+++ Working data

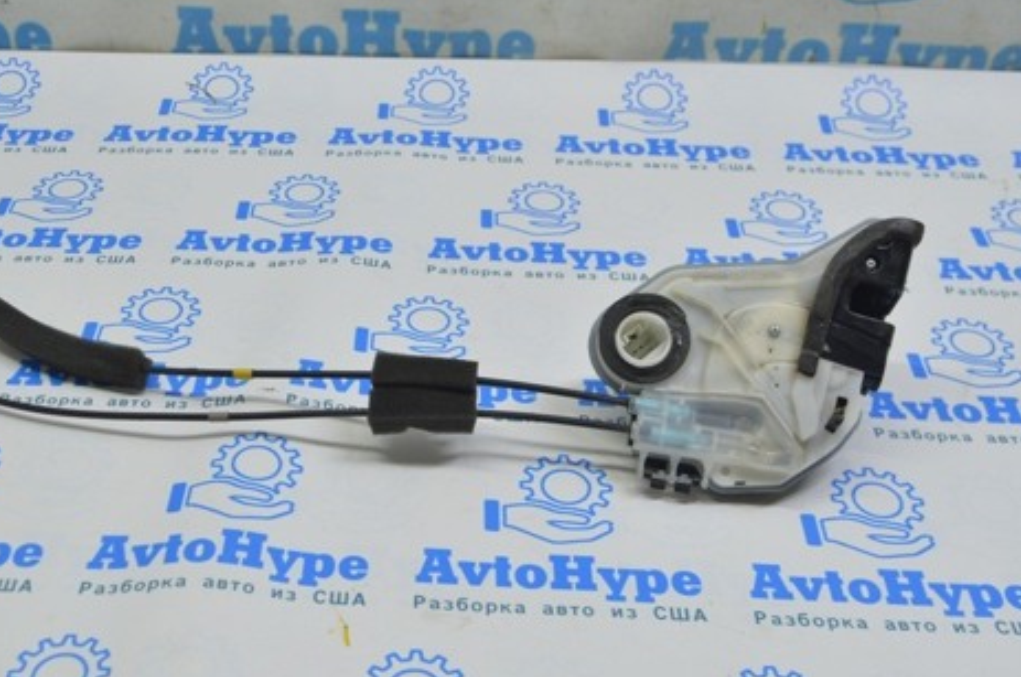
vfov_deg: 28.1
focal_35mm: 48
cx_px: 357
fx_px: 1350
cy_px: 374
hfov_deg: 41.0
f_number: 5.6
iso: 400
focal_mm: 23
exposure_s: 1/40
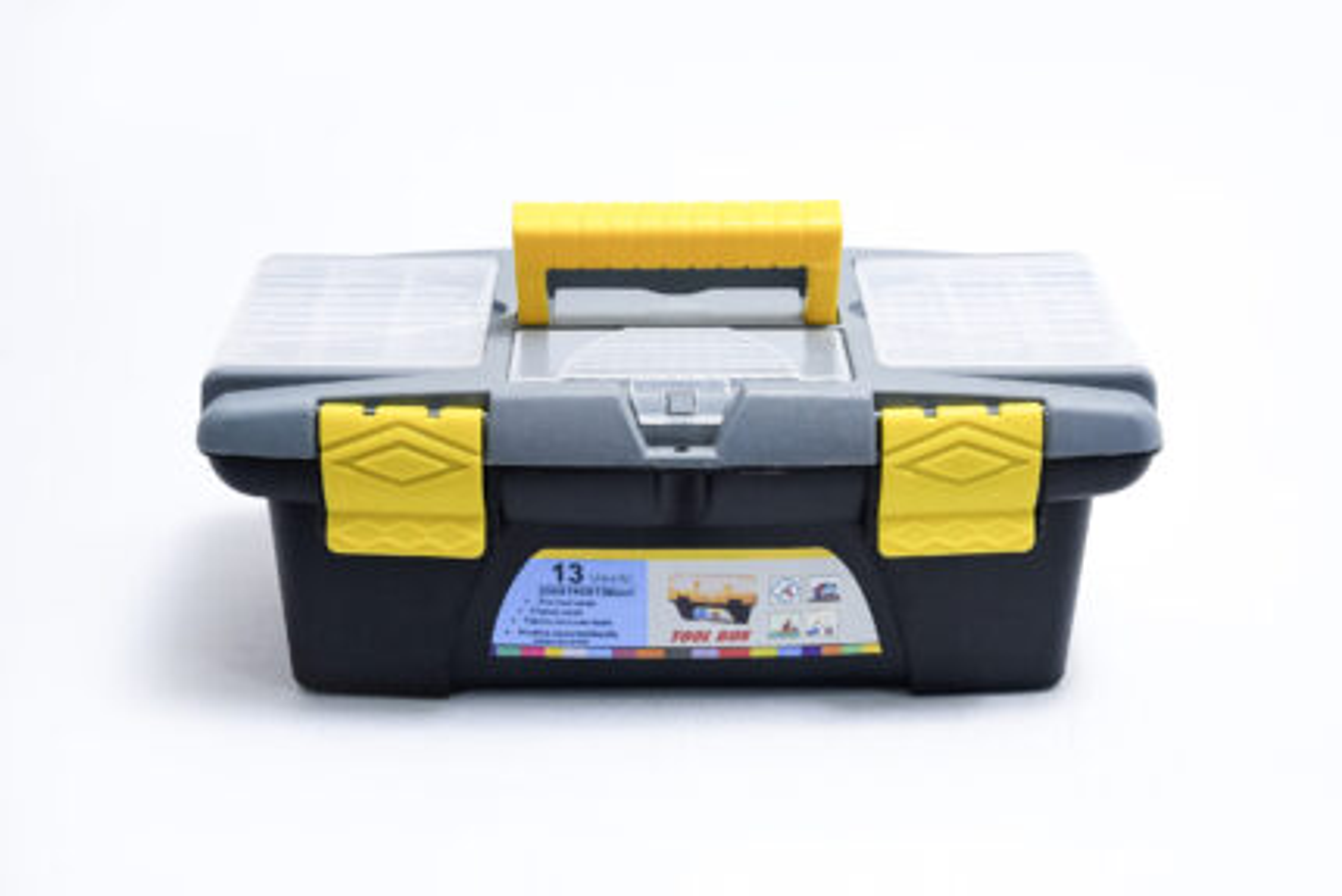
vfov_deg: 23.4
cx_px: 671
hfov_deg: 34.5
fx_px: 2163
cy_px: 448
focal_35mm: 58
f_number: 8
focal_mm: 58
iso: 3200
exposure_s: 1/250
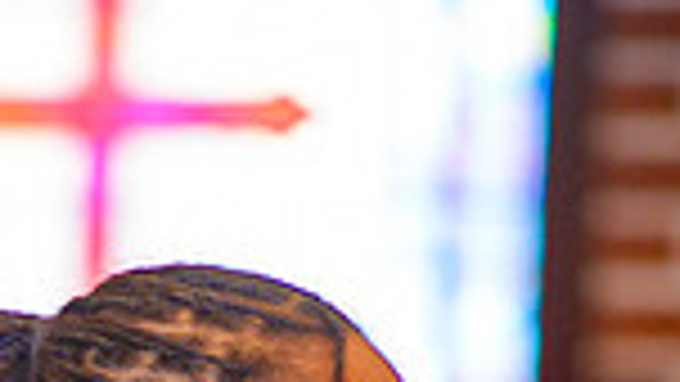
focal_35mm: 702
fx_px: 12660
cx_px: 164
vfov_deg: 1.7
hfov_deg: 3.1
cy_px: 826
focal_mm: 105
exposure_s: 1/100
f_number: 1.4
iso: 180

++++++

Except for the pictures, write the data out exactly.

Solution below -
vfov_deg: 28.1
focal_35mm: 48
cx_px: 357
fx_px: 1350
cy_px: 374
hfov_deg: 41.0
f_number: 5.6
iso: 400
focal_mm: 23
exposure_s: 1/40
vfov_deg: 23.4
cx_px: 671
hfov_deg: 34.5
fx_px: 2163
cy_px: 448
focal_35mm: 58
f_number: 8
focal_mm: 58
iso: 3200
exposure_s: 1/250
focal_35mm: 702
fx_px: 12660
cx_px: 164
vfov_deg: 1.7
hfov_deg: 3.1
cy_px: 826
focal_mm: 105
exposure_s: 1/100
f_number: 1.4
iso: 180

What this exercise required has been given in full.